Rincian Latihan ::
Tolong perbarui bagian editorial dari "Salam Informatif dan" sampai "isu seputar keluarga." dengan mengganti "masyarakat" menjadi "warga", lalu tuliskan kembali bagian itu.

Teks Sumber ::
Editorial Pro:Aktif Online Agustus 2015

http://www.kidnesia.com/Kidnesia/
Potret-Negeriku/Warisan-Nusantara/
Mengibarkan-Bendera-Merah-Putih
Salam kemerdekaan!
Salam Informatif dan Transformatif!

Sebagai bagian dari bangsa Indonesia yang merdeka, Pro:aktif Online ingin ikut mengambil bagian dalam mengisi kemerdekaan ini dengan menyajikan berbagai informasi yang memberikan perubahan positif bagi masyarakat. Perubahan-perubahan yang diharapkan dapat terjadi itu dimulai dari bagian terkecil masyarakat, yaitu keluarga. Untuk itu, Pro:aktif Online edisi Agustus 2015 ini mengambil tema "Keluarga". Dalam edisi ini, kami mengangkat berbagai isu seputar keluarga.

Data Hasil Ekstraksi ::
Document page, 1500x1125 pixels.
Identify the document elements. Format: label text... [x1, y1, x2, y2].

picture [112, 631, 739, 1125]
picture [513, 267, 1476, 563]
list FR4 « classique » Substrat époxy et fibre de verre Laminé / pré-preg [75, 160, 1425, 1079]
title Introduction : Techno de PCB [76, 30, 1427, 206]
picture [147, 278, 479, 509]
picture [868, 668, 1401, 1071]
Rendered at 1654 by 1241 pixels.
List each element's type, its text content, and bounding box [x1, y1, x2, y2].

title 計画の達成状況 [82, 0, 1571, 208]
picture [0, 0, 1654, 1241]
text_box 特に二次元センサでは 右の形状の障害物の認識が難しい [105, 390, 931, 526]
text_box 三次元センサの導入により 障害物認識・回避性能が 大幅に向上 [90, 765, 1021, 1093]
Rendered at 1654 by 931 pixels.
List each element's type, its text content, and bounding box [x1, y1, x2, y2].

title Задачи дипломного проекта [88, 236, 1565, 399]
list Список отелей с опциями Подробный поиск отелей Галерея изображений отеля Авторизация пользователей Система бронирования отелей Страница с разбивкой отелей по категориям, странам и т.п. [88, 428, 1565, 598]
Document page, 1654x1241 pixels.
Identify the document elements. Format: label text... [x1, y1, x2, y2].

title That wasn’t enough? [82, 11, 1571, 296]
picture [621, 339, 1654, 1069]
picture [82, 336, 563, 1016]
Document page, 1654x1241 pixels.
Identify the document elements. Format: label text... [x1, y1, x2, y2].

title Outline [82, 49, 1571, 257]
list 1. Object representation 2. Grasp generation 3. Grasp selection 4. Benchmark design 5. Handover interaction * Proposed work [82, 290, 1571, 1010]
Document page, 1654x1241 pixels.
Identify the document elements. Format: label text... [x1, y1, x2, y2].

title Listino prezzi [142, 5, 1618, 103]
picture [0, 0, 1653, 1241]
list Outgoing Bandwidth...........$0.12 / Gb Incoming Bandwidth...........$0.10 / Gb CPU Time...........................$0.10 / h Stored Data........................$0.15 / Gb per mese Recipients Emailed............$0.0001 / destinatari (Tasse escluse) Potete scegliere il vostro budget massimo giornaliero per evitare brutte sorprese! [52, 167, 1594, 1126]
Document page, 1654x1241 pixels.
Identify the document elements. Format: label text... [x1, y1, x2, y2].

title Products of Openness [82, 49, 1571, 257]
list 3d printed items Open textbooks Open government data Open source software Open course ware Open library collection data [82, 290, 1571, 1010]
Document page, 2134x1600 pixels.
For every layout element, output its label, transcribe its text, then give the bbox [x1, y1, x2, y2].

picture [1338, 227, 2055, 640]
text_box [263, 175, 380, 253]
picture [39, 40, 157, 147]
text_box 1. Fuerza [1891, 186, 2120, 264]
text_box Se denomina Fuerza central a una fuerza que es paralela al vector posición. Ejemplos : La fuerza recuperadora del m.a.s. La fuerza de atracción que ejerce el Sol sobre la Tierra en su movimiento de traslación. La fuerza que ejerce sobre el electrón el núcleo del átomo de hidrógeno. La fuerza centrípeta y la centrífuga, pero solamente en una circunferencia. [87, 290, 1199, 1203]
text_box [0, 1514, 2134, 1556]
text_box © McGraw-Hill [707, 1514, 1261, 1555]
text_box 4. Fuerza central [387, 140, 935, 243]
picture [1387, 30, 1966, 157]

Jawaban Latihan ::
Salam Informatif dan Transformatif!

Sebagai bagian dari bangsa Indonesia yang merdeka, Pro:aktif Online ingin ikut mengambil bagian dalam mengisi kemerdekaan ini dengan menyajikan berbagai informasi yang memberikan perubahan positif bagi warga. Perubahan-perubahan yang diharapkan dapat terjadi itu dimulai dari bagian terkecil warga, yaitu keluarga. Untuk itu, Pro:aktif Online edisi Agustus 2015 ini mengambil tema "Keluarga". Dalam edisi ini, kami mengangkat berbagai isu seputar keluarga.